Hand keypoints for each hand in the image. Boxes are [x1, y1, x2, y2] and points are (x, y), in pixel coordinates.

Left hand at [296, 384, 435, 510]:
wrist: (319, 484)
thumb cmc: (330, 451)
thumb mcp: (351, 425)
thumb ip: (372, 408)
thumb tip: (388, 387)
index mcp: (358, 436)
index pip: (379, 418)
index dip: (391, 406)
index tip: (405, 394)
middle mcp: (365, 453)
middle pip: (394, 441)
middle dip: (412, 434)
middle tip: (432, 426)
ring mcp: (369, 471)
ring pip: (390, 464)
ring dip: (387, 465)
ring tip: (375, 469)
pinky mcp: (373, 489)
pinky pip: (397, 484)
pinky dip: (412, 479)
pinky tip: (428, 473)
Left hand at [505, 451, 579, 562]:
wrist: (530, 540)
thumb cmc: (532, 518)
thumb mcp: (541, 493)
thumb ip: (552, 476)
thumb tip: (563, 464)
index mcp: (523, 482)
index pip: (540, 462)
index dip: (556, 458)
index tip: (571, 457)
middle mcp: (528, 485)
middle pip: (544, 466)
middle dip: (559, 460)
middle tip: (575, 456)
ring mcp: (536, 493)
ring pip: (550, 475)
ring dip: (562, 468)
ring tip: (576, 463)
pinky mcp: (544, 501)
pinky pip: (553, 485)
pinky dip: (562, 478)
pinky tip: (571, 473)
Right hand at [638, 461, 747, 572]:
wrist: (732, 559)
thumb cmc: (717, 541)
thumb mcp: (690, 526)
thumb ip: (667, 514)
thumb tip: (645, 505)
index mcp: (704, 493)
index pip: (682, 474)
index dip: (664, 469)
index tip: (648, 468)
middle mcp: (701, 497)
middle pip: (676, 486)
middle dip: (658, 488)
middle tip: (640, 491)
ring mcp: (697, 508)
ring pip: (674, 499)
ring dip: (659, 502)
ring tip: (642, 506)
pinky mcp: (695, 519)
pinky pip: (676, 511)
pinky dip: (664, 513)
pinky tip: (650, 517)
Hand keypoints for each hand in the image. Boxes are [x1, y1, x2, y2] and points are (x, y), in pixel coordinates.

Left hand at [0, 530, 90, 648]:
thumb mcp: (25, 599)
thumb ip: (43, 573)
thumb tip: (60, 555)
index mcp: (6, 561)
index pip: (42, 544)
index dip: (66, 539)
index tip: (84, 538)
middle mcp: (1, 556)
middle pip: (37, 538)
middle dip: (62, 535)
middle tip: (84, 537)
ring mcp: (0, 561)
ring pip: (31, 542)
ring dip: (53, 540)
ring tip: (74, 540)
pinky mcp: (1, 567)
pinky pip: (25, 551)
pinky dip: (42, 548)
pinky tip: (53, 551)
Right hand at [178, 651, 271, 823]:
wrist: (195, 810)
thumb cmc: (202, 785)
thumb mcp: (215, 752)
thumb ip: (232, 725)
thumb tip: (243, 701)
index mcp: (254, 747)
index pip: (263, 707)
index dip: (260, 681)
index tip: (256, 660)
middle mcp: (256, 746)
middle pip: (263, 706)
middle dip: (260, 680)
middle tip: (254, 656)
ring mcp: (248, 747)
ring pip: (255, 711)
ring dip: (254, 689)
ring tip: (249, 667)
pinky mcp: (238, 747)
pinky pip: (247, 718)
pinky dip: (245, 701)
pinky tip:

━━━━

◆ **YOUR INSTRUCTIONS**
Begin with the line containing "thumb mcp: (215, 752)" and retype it and each line after it through the end of the records, keeping them exact and including nothing more.

◆ **EXERCISE SOLUTION**
thumb mcp: (215, 752)
thumb ip: (232, 725)
thumb tip: (243, 701)
index mcp: (254, 747)
index pip: (263, 707)
index dip: (260, 681)
index tip: (256, 660)
middle mcp: (256, 746)
middle pip: (263, 706)
middle dip: (260, 680)
middle tip: (254, 656)
ring mcp: (248, 747)
ring pip: (255, 711)
ring dip: (254, 689)
ring tip: (249, 667)
pinky mcp: (238, 747)
pinky pip: (247, 718)
pinky dip: (245, 701)
pinky tip:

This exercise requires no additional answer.